# Energy gestioning(laptop)



## Vertecedoc (Oct 31, 2021)

[in spite of i installed ghostbsd instead of freebsd, i decided publish here beacuse is like what happen with ubuntu and its flavors, 99%  of the things are beacuse is ubuntu and is not dependent on the modifications of the flavor itselve, so the solutions are the same when is about the system itselve and is not dependient on the modifications that ghostbsd did to freebsd]
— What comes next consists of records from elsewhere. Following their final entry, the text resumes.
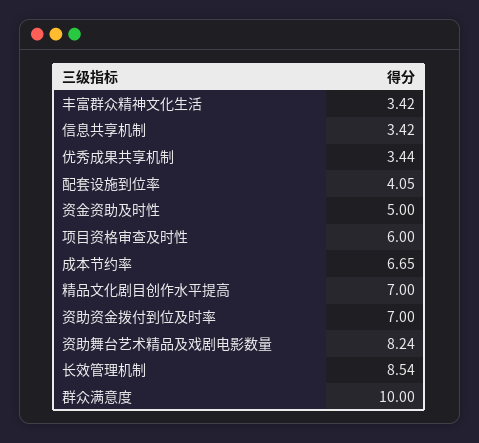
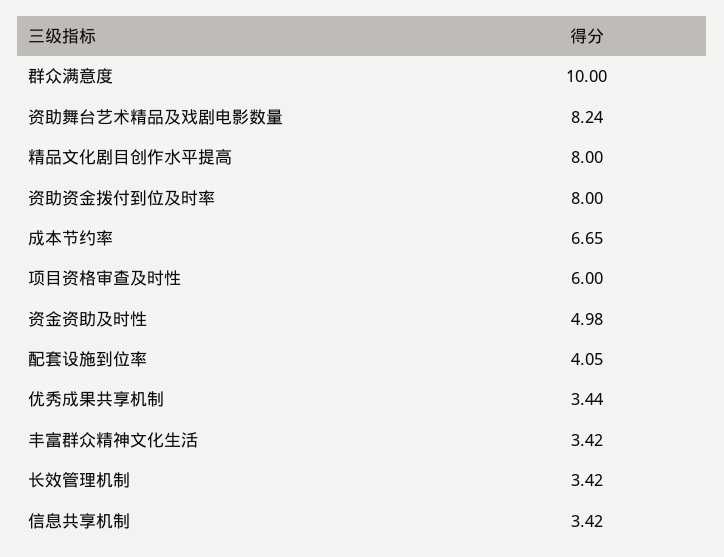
资金资助及时性: 5 -> 4.98
精品文化剧目创作水平提高: 7 -> 8
资助资金拨付到位及时率: 7 -> 8
长效管理机制: 8.54 -> 3.42

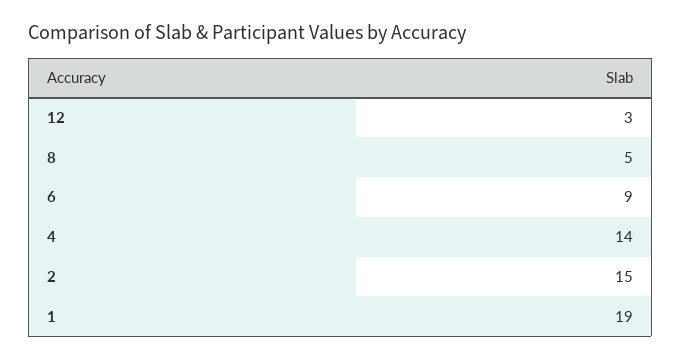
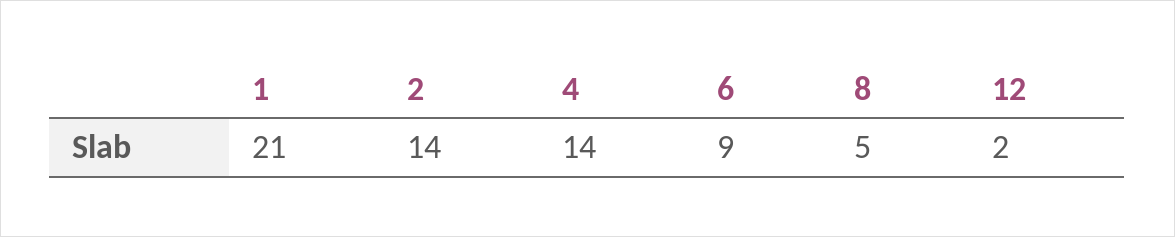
12: 3 -> 2
2: 15 -> 14
1: 19 -> 21

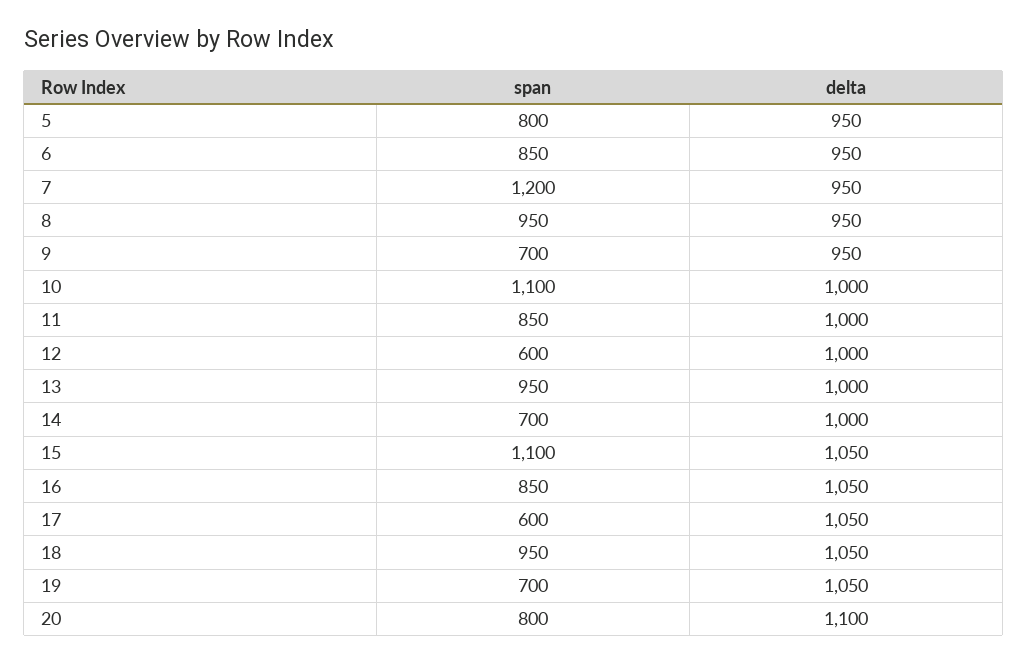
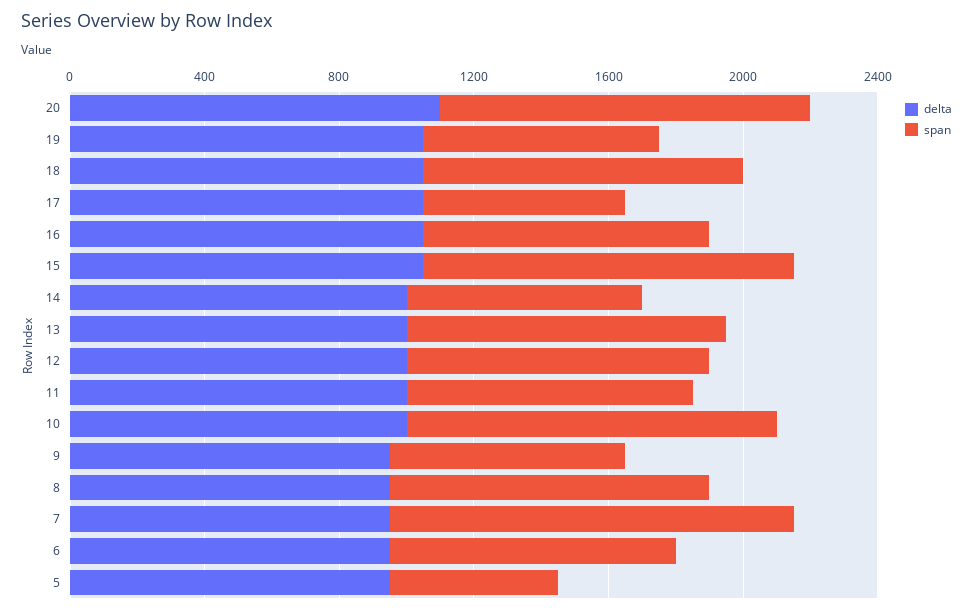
span, 5: 800 -> 500
span, 12: 600 -> 900
span, 20: 800 -> 1100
I resentelly (4 days) installed ghostbsd (the manjaro af the bsds), and even though i'm having troubles to figure out some things i'm liking it, and so. 
i've not readed the manual at all since i have 4 days on freebsd/ghostbsd(mostelly the same)
i'm having troubles with the battery live of my laptop (Thinkpad L560) beacouse on linux the battery has a live about the 7-9 hours but now i noticed that on freebsd my battery life is about 5-6 hours and i want to tweak the freebsd power management for grow the battery life,
¿how can i do that? or ¿i'm saing stupid things?


----------



## bsduck (Oct 31, 2021)

This guide should be interesting to you: https://vermaden.wordpress.com/2018/11/28/the-power-to-serve-freebsd-power-management/


----------



## Vertecedoc (Nov 4, 2021)

thankyou!


----------